My mind is hazy but it feels great, for once I’m finally calm.
“Gosh, you really are desperate Lev.” He says, without looking at me, his beautiful green eyes are focused on the road and I have no idea where we are going but in the moment all I can think about is him.
In a way he reminds me of Aawut… they are both equally handsome, despite being completely different but I’m hoping maybe Maksim could help me move on from Aawut.
“So… what business were you talking about?” I ask curiously.
“Oh yeah, nothing much I just wanted to go over some boring job descriptions, like what you’ll be doing and all.”
Feeling a little disappointed, I feel a quick jolt in my heart as he pulls into a parking lot. Maybe this is going somewhere?
He pulls the break and looks me in the eye… he reaches his hand onto my cheek and tells me… “ you aren’t even 18 yet, one more month… but when I say assistant, I think maybe you could assist me with the business, and maybe… just maybe if you’re okay with it, romantically as well?”

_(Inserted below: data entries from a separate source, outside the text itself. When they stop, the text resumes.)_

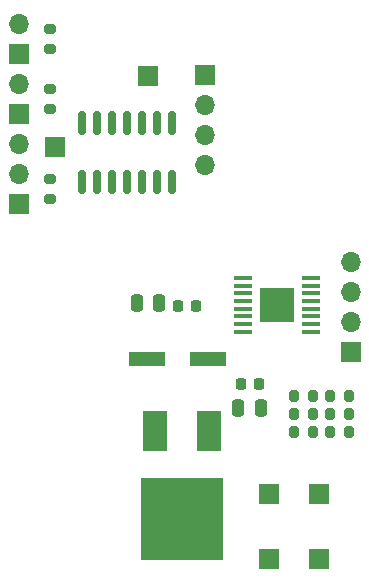
<source format=gts>
%TF.GenerationSoftware,KiCad,Pcbnew,(7.0.0-122-g9f10c142c4)*%
%TF.CreationDate,2023-03-06T13:40:13+09:00*%
%TF.ProjectId,stepper,73746570-7065-4722-9e6b-696361645f70,rev?*%
%TF.SameCoordinates,Original*%
%TF.FileFunction,Soldermask,Top*%
%TF.FilePolarity,Negative*%
%FSLAX46Y46*%
G04 Gerber Fmt 4.6, Leading zero omitted, Abs format (unit mm)*
G04 Created by KiCad (PCBNEW (7.0.0-122-g9f10c142c4)) date 2023-03-06 13:40:13*
%MOMM*%
%LPD*%
G01*
G04 APERTURE LIST*
G04 Aperture macros list*
%AMRoundRect*
0 Rectangle with rounded corners*
0 $1 Rounding radius*
0 $2 $3 $4 $5 $6 $7 $8 $9 X,Y pos of 4 corners*
0 Add a 4 corners polygon primitive as box body*
4,1,4,$2,$3,$4,$5,$6,$7,$8,$9,$2,$3,0*
0 Add four circle primitives for the rounded corners*
1,1,$1+$1,$2,$3*
1,1,$1+$1,$4,$5*
1,1,$1+$1,$6,$7*
1,1,$1+$1,$8,$9*
0 Add four rect primitives between the rounded corners*
20,1,$1+$1,$2,$3,$4,$5,0*
20,1,$1+$1,$4,$5,$6,$7,0*
20,1,$1+$1,$6,$7,$8,$9,0*
20,1,$1+$1,$8,$9,$2,$3,0*%
G04 Aperture macros list end*
%ADD10R,1.700000X1.700000*%
%ADD11RoundRect,0.150000X0.150000X-0.825000X0.150000X0.825000X-0.150000X0.825000X-0.150000X-0.825000X0*%
%ADD12RoundRect,0.200000X0.200000X0.275000X-0.200000X0.275000X-0.200000X-0.275000X0.200000X-0.275000X0*%
%ADD13O,1.700000X1.700000*%
%ADD14RoundRect,0.250000X-0.250000X-0.475000X0.250000X-0.475000X0.250000X0.475000X-0.250000X0.475000X0*%
%ADD15RoundRect,0.200000X0.275000X-0.200000X0.275000X0.200000X-0.275000X0.200000X-0.275000X-0.200000X0*%
%ADD16RoundRect,0.100000X0.675000X0.100000X-0.675000X0.100000X-0.675000X-0.100000X0.675000X-0.100000X0*%
%ADD17R,3.000000X3.000000*%
%ADD18RoundRect,0.225000X-0.225000X-0.250000X0.225000X-0.250000X0.225000X0.250000X-0.225000X0.250000X0*%
%ADD19R,2.000000X3.500000*%
%ADD20R,7.000000X7.000000*%
%ADD21R,3.098800X1.219200*%
G04 APERTURE END LIST*
D10*
%TO.C,J10*%
X146979995Y-103850006D03*
%TD*%
D11*
%TO.C,U2*%
X126920000Y-71920000D03*
X128190000Y-71920000D03*
X129460000Y-71920000D03*
X130730000Y-71920000D03*
X132000000Y-71920000D03*
X133270000Y-71920000D03*
X134540000Y-71920000D03*
X134540000Y-66970000D03*
X133270000Y-66970000D03*
X132000000Y-66970000D03*
X130730000Y-66970000D03*
X129460000Y-66970000D03*
X128190000Y-66970000D03*
X126920000Y-66970000D03*
%TD*%
D10*
%TO.C,J3*%
X132510687Y-62964868D03*
%TD*%
D12*
%TO.C,RSENA3*%
X146470000Y-90040000D03*
X144820000Y-90040000D03*
%TD*%
D10*
%TO.C,J1*%
X149649999Y-86329999D03*
D13*
X149649999Y-83789999D03*
X149649999Y-81249999D03*
X149649999Y-78709999D03*
%TD*%
D14*
%TO.C,C4*%
X140150000Y-91070000D03*
X142050000Y-91070000D03*
%TD*%
D15*
%TO.C,R1*%
X124170000Y-73335000D03*
X124170000Y-71685000D03*
%TD*%
D10*
%TO.C,J11*%
X121559999Y-73779999D03*
D13*
X121559999Y-71239999D03*
X121559999Y-68699999D03*
%TD*%
D12*
%TO.C,RSENB1*%
X149518000Y-93088000D03*
X147868000Y-93088000D03*
%TD*%
D10*
%TO.C,J9*%
X142779995Y-103850006D03*
%TD*%
%TO.C,J6*%
X146979995Y-98350006D03*
%TD*%
%TO.C,J4*%
X137329999Y-62849999D03*
D13*
X137329999Y-65389999D03*
X137329999Y-67929999D03*
X137329999Y-70469999D03*
%TD*%
D16*
%TO.C,U1*%
X146325000Y-84605000D03*
X146325000Y-83955000D03*
X146325000Y-83305000D03*
X146325000Y-82655000D03*
X146325000Y-82005000D03*
X146325000Y-81355000D03*
X146325000Y-80705000D03*
X146325000Y-80055000D03*
X140575000Y-80055000D03*
X140575000Y-80705000D03*
X140575000Y-81355000D03*
X140575000Y-82005000D03*
X140575000Y-82655000D03*
X140575000Y-83305000D03*
X140575000Y-83955000D03*
X140575000Y-84605000D03*
D17*
X143449999Y-82329999D03*
%TD*%
D15*
%TO.C,R3*%
X124170000Y-64065000D03*
X124170000Y-65715000D03*
%TD*%
D12*
%TO.C,RSENB2*%
X149518000Y-91564000D03*
X147868000Y-91564000D03*
%TD*%
%TO.C,RSENA2*%
X146470000Y-91564000D03*
X144820000Y-91564000D03*
%TD*%
D13*
%TO.C,J12*%
X121559999Y-58539999D03*
D10*
X121559999Y-61079999D03*
%TD*%
D12*
%TO.C,RSENB3*%
X149518000Y-90040000D03*
X147868000Y-90040000D03*
%TD*%
D13*
%TO.C,J13*%
X121559999Y-63619999D03*
D10*
X121559999Y-66159999D03*
%TD*%
D18*
%TO.C,C2*%
X135035000Y-82410000D03*
X136585000Y-82410000D03*
%TD*%
%TO.C,C5*%
X140375000Y-89030000D03*
X141925000Y-89030000D03*
%TD*%
D14*
%TO.C,C1*%
X131550000Y-82170000D03*
X133450000Y-82170000D03*
%TD*%
D12*
%TO.C,RSENA1*%
X146470000Y-93088000D03*
X144820000Y-93088000D03*
%TD*%
D19*
%TO.C,U3*%
X137689999Y-93019999D03*
X133109999Y-93019999D03*
D20*
X135389999Y-100419999D03*
%TD*%
D10*
%TO.C,J7*%
X124610687Y-68964868D03*
%TD*%
%TO.C,J5*%
X142779995Y-98350006D03*
%TD*%
D21*
%TO.C,C3*%
X137552699Y-86949999D03*
X132447299Y-86949999D03*
%TD*%
D15*
%TO.C,R2*%
X124170000Y-60635000D03*
X124170000Y-58985000D03*
%TD*%
M02*

</source>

Holy sh!t… there’s no way this wanted criminal, this HOT wanted criminal is asking me to assist him romantically which by the way I have no freaking idea what that means. I’m blushing hard and I can almost see the expression my face is making. What do I do? Say yes? I mean… why wouldn’t I? Wait… I had no idea he was even gay… what is happening?? 😭
“I umm.. I? Uhhhhhhhhh” I don’t know what else to say, no words come out… and then he does something I thought could only happen in my mind.
His lips meet mine and he raps his arms around me.. he smells like expensive cologne and I decide to just indulge in the moment. For now, he’s the only thing on my mind.